Disclosure Under Pillar 3 of the Capital Requirements Directive

The Capital Requirements Directive (‘CRD’) (Directive 2013/36/EU) of the European Union established a revised regulatory capital framework across Europe governing the amount and nature of capital credit institutions and investment firms must maintain.

In the United Kingdom, the CRD has been implemented by the Financial Conduct Authority (‘FCA’) in its regulations through the General Prudential Sourcebook (‘GENPRU’), the Prudential Sourcebook for Banks, Building Societies and Investment Firms (‘BIPRU’) and The Interim Prudential Sourcebook for Investment Business (“IPRU (INV)”).

The CRD consists of three ‘Pillars’:

  • Pillar 1 sets out the minimum capital amount that meets the Firm’s credit, market and operational risk capital requirement;
  • Pillar 2 requires the Firm to assess whether its capital reserves, processes, strategies and systems are adequate to meet Pillar 1 requirements and further determine whether it should apply additional capital, processes, strategies or systems to cover any other risks that it may be exposed to; and
  • Pillar 3 requires disclosure of specified information about the underlying risk management controls and capital position to encourage market discipline.

The rules in BIPRU 11 set out the provision for Pillar 3 disclosure. This document is designed to meet the Firm’s Pillar 3 obligations.

The Pillar 3 disclosure document has been prepared by Pygmalion Capital Advisers LLP (‘the Firm’) and is verified by senior management. Unless otherwise stated, all figures are as at the last financial year-end.

Pillar 3 disclosures will be issued on an annual basis after the year end and published with the annual accounts.

We are permitted to omit required disclosures if we believe that the information is immaterial such that omission would be unlikely to change or influence the decision of a reader relying on that information for the purpose of making economic decisions about the Firm.

In addition, we may omit required disclosures where we believe that the information is regarded as proprietary or confidential. In our view, proprietary information is that which, if it were shared, would undermine our competitive position. Information is considered to be confidential where there are obligations binding us to confidentiality with our customers, suppliers and counterparties.

We have made no omissions on the grounds that it is immaterial, proprietary or confidential.

Scope and application of the requirements

The Firm is authorised and regulated by the FCA and as such is subject to minimum regulatory capital requirements. The Firm is categorised as a BIPRU Firm by the FCA for capital purposes.

It is an agency investment management firm and as such has no trading book exposures.

The Firm is a member of a group and so is required to prepare consolidated reporting for prudential purposes. Although part of a group, the Firm is managed on a “stand-alone” basis for liquidity purposes and we do not foresee any impediments to the prompt transfer of capital between group entities should the need arise. There are no differences in the basis of consolidation for accounting and prudential purposes.

EXERCISE AIM —
Print, word for word, everything in the Pillar 3 disclosure above from "The rules in" down to "last financial year-end.".

PROVIDED INFORMATION —
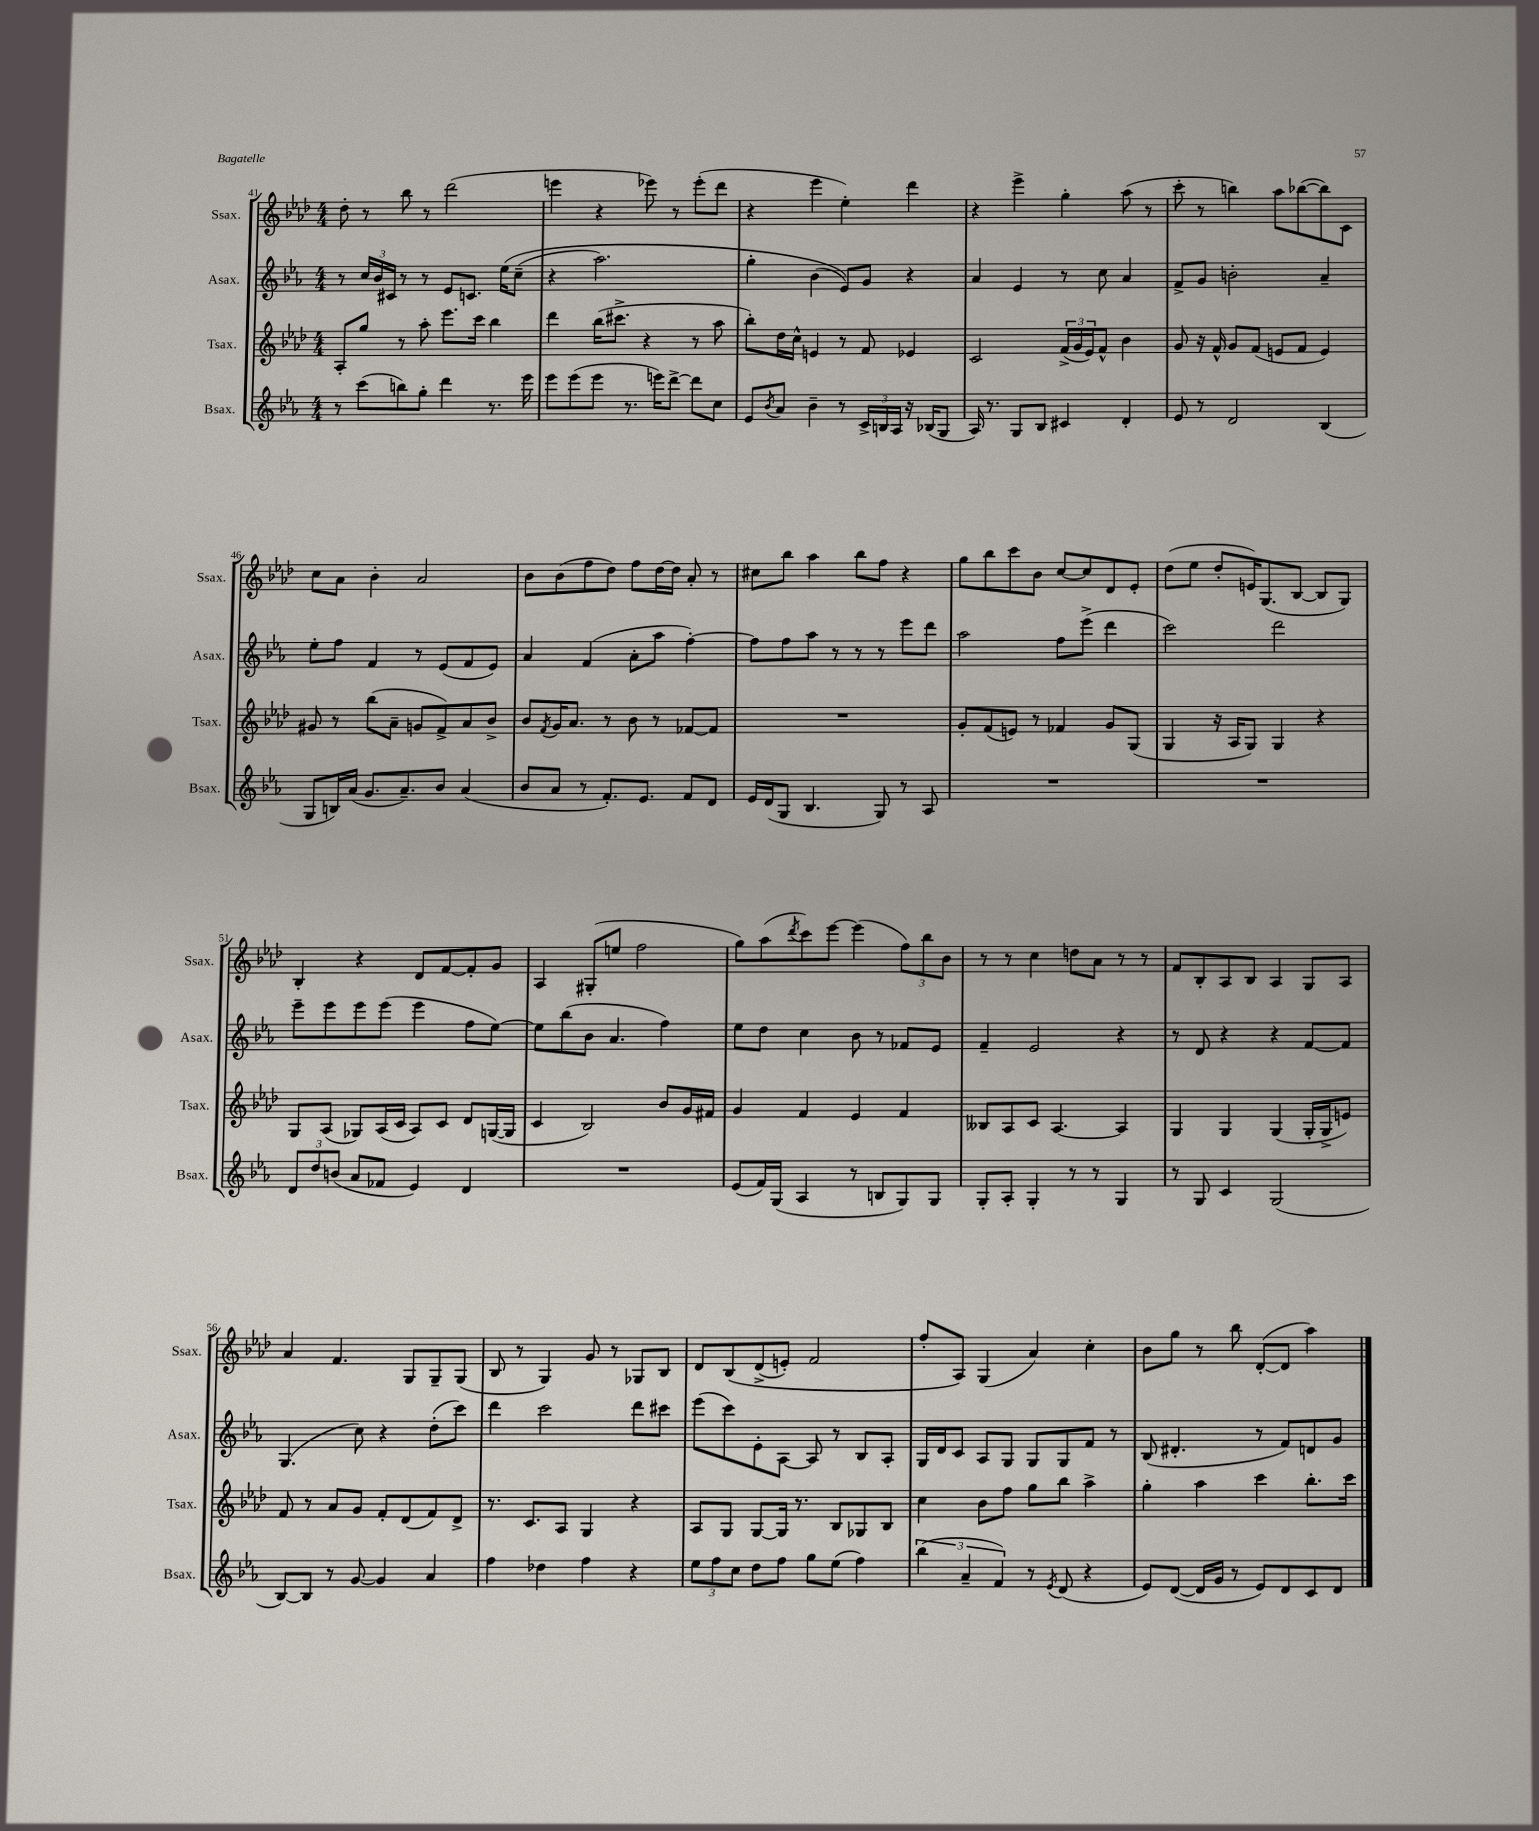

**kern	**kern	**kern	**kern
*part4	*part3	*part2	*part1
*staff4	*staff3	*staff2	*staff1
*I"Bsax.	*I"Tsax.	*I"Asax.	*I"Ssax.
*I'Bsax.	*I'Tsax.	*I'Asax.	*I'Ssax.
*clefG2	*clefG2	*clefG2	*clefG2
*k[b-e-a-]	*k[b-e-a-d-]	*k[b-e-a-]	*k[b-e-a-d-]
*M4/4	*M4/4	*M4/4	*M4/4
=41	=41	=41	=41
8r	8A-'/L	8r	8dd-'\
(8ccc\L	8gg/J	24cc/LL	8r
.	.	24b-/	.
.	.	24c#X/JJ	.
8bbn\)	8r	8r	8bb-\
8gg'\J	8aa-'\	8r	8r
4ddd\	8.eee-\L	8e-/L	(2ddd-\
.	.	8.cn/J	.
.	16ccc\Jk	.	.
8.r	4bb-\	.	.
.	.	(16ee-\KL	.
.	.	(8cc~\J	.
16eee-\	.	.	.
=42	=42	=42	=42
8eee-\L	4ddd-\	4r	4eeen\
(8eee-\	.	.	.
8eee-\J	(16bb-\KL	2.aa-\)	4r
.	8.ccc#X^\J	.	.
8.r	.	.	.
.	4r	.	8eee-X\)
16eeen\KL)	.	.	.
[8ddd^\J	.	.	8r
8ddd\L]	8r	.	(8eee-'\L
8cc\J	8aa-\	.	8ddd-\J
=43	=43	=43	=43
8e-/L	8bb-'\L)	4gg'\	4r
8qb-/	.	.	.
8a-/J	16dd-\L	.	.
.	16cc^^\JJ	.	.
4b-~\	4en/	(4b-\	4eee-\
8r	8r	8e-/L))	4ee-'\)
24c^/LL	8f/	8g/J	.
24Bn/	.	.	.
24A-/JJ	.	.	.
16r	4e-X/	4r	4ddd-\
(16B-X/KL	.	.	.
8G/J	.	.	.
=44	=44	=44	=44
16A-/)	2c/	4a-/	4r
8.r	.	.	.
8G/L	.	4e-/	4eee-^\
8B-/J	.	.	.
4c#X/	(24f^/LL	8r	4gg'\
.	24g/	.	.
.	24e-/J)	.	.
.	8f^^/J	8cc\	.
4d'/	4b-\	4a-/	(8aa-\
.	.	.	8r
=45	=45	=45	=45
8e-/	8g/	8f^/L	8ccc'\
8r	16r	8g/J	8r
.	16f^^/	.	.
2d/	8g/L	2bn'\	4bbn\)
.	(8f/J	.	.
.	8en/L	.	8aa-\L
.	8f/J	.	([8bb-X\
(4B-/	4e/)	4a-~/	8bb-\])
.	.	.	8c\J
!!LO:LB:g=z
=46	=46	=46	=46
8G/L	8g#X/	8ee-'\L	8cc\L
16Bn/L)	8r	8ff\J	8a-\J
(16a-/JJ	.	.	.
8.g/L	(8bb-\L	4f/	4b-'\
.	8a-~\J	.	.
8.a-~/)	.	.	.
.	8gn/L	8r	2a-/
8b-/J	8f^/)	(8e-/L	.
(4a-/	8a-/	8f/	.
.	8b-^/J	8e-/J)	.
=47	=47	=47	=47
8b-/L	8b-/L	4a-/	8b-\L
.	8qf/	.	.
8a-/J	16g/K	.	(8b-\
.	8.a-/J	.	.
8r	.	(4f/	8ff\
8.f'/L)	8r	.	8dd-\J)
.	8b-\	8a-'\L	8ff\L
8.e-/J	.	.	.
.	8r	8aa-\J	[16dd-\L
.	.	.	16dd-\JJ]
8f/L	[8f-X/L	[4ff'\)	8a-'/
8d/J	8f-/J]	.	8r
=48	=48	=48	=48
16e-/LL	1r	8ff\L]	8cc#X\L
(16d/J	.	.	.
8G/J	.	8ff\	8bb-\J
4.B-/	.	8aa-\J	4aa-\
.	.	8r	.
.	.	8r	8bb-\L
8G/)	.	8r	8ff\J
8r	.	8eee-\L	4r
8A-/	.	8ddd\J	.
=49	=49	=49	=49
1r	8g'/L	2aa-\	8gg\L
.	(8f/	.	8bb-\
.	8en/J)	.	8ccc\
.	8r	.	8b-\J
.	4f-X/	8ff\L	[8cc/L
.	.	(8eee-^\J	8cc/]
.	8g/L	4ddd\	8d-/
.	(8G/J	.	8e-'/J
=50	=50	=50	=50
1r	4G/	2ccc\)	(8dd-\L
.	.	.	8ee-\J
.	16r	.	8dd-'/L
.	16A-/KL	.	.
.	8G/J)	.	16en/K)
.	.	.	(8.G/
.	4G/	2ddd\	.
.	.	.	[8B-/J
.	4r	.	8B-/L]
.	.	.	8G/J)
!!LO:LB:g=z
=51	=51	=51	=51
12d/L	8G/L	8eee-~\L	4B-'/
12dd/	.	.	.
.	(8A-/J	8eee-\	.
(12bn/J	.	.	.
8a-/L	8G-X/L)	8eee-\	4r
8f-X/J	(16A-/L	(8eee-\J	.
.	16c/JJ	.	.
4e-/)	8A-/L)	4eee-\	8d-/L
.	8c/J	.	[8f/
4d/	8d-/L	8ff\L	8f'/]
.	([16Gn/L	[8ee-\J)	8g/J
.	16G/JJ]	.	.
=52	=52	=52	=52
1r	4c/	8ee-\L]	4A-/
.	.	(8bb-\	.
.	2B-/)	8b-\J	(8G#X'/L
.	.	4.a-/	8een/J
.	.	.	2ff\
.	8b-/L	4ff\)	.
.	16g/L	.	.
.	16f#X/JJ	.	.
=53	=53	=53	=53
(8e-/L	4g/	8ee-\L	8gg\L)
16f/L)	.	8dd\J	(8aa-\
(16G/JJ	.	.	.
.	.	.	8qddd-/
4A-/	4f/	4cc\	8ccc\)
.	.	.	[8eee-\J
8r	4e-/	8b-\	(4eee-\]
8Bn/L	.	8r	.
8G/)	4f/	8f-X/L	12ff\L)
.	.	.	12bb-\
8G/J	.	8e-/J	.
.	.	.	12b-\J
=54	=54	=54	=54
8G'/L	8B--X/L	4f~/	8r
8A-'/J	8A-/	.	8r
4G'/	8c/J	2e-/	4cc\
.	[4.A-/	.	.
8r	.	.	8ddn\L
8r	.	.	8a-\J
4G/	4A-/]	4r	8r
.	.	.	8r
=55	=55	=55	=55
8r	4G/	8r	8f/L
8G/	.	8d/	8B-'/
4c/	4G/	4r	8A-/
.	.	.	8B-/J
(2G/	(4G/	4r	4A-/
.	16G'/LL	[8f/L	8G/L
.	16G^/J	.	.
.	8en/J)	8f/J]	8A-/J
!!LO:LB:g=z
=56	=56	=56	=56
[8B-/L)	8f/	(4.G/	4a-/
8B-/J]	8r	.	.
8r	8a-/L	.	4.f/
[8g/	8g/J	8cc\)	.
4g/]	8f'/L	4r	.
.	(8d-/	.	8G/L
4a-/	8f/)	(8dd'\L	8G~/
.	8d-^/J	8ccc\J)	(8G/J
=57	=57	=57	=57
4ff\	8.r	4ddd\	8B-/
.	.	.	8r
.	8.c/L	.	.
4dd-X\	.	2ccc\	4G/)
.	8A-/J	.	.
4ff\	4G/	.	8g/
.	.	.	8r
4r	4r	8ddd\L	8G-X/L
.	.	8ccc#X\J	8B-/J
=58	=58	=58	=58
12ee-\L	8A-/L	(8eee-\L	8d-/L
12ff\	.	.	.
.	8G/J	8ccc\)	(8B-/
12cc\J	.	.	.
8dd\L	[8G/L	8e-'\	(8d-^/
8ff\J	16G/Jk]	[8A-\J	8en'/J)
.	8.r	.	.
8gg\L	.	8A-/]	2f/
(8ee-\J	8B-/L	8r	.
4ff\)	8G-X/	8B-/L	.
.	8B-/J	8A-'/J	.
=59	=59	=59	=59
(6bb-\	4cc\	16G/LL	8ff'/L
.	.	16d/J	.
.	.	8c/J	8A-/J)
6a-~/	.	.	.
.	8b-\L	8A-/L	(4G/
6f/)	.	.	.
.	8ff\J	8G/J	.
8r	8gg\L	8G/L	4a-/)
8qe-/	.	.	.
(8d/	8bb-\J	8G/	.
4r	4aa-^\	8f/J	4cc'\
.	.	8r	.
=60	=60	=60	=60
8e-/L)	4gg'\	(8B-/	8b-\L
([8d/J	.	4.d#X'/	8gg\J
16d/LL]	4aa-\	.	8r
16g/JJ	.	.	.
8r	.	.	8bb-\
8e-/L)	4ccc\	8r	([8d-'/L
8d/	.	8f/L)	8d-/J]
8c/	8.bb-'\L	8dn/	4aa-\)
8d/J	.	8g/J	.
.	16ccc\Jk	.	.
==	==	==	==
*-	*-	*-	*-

FINISHED EXERCISE —
The rules in BIPRU 11 set out the provision for Pillar 3 disclosure. This document is designed to meet the Firm’s Pillar 3 obligations.

The Pillar 3 disclosure document has been prepared by Pygmalion Capital Advisers LLP (‘the Firm’) and is verified by senior management. Unless otherwise stated, all figures are as at the last financial year-end.